Question

How do you simplify the square root of $20$?

Answer 1

Hint: A positive integer, when multiplied by itself gives the square of a number. The square root of the square of an integer gives the original number. To find the square root of $20$, we simply need to factorize the given number inside the square root and then take out the repeating number and write it once outside the square root.

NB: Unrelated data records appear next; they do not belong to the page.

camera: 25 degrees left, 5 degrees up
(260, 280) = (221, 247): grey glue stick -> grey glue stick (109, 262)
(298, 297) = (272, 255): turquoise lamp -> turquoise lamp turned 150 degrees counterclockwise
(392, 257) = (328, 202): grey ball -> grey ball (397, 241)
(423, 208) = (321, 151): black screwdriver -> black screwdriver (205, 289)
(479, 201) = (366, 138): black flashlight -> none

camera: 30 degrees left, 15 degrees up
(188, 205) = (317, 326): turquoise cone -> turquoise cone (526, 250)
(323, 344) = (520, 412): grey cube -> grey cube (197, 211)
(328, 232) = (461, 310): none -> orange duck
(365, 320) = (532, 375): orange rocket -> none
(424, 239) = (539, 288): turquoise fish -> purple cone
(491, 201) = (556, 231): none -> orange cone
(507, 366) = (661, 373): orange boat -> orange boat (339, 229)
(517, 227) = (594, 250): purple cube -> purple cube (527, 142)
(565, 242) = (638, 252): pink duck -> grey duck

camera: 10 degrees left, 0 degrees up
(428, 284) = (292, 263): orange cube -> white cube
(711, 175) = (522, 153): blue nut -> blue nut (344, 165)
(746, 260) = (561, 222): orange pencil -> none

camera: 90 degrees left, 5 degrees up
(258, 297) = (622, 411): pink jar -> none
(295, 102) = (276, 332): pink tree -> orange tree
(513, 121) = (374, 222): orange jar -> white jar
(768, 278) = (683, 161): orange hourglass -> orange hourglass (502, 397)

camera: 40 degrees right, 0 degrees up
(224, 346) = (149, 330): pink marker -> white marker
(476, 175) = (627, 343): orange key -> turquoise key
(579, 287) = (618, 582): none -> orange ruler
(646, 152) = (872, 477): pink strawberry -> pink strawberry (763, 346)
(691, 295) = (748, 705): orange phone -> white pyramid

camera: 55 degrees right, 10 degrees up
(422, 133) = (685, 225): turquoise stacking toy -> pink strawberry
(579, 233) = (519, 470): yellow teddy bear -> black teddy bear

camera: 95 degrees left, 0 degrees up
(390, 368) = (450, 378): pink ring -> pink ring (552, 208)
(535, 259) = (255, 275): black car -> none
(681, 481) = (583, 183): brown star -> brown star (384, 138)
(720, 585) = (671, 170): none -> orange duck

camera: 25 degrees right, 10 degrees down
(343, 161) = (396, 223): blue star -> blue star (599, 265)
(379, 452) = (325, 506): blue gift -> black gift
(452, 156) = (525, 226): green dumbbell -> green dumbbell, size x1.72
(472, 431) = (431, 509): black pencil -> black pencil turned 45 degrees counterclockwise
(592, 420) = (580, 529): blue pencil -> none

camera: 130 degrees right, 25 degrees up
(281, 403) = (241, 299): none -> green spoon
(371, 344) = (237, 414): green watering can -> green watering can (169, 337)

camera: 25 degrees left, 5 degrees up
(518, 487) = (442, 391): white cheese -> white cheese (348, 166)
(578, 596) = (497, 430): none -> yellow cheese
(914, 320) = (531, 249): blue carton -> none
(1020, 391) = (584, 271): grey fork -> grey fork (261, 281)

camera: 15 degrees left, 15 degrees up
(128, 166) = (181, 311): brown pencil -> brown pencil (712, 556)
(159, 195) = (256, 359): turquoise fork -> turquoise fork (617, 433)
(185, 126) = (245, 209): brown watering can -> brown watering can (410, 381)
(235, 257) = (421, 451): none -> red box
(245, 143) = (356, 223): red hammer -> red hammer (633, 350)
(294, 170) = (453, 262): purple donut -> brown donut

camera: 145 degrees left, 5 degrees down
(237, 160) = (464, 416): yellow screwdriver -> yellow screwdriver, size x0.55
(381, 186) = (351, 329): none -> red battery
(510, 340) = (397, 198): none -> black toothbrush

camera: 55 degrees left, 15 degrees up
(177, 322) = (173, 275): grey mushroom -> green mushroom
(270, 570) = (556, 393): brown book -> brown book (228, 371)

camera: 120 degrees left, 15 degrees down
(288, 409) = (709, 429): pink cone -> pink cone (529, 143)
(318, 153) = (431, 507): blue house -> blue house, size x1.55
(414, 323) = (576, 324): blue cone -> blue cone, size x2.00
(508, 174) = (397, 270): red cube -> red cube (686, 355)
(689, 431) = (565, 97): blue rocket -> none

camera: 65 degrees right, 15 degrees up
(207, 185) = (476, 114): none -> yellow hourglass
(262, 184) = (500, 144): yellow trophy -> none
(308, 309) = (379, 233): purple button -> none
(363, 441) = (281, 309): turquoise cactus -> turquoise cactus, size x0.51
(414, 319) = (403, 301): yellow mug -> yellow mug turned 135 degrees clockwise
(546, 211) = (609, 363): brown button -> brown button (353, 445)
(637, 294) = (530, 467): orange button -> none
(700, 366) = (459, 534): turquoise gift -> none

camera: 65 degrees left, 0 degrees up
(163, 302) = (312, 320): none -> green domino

Complete step-by-step solution:
To simplify the square root of $20$, first of all factorize $20$.
Factors of $20 = 2 \times 2 \times 5$
\[ \Rightarrow \sqrt {20} = \sqrt {2 \times 2 \times 5} \]
Here, 2 is repeated 2 times, so we write it as ${\left( 2 \right)^2}$ inside the square root.
$ \Rightarrow \sqrt {20} = \sqrt {{{\left( 2 \right)}^2} \times 5} $
Now, we know that we can cancel square and square root and we can take the term out of square root.
$ \Rightarrow \sqrt {20} = 2\sqrt 5 $
This is the final form and our final answer.
We can also write it in decimal form by writing the value of $\sqrt 5 $.
We know that the value of $\sqrt 5 $ is $2.236$. So, by multiplying it with 2, we get our answer in decimal form.
$
\Rightarrow \sqrt {20} = 2 \times 2.236 \\
\Rightarrow \sqrt {20} = 4.472 \\
 $
Hence, the simplified form of$\sqrt {240} $ is $2\sqrt 5 $ and the decimal form is $4.472$.

Note: Here, the symbol $'\sqrt {} '$ is called Radical and the number inside the symbol is called radicand.
Square root of any number is calculated by prime factoring the given number inside the square root itself.
Prime factorization means expressing the number in the form of a product of the prime numbers used to construct the number.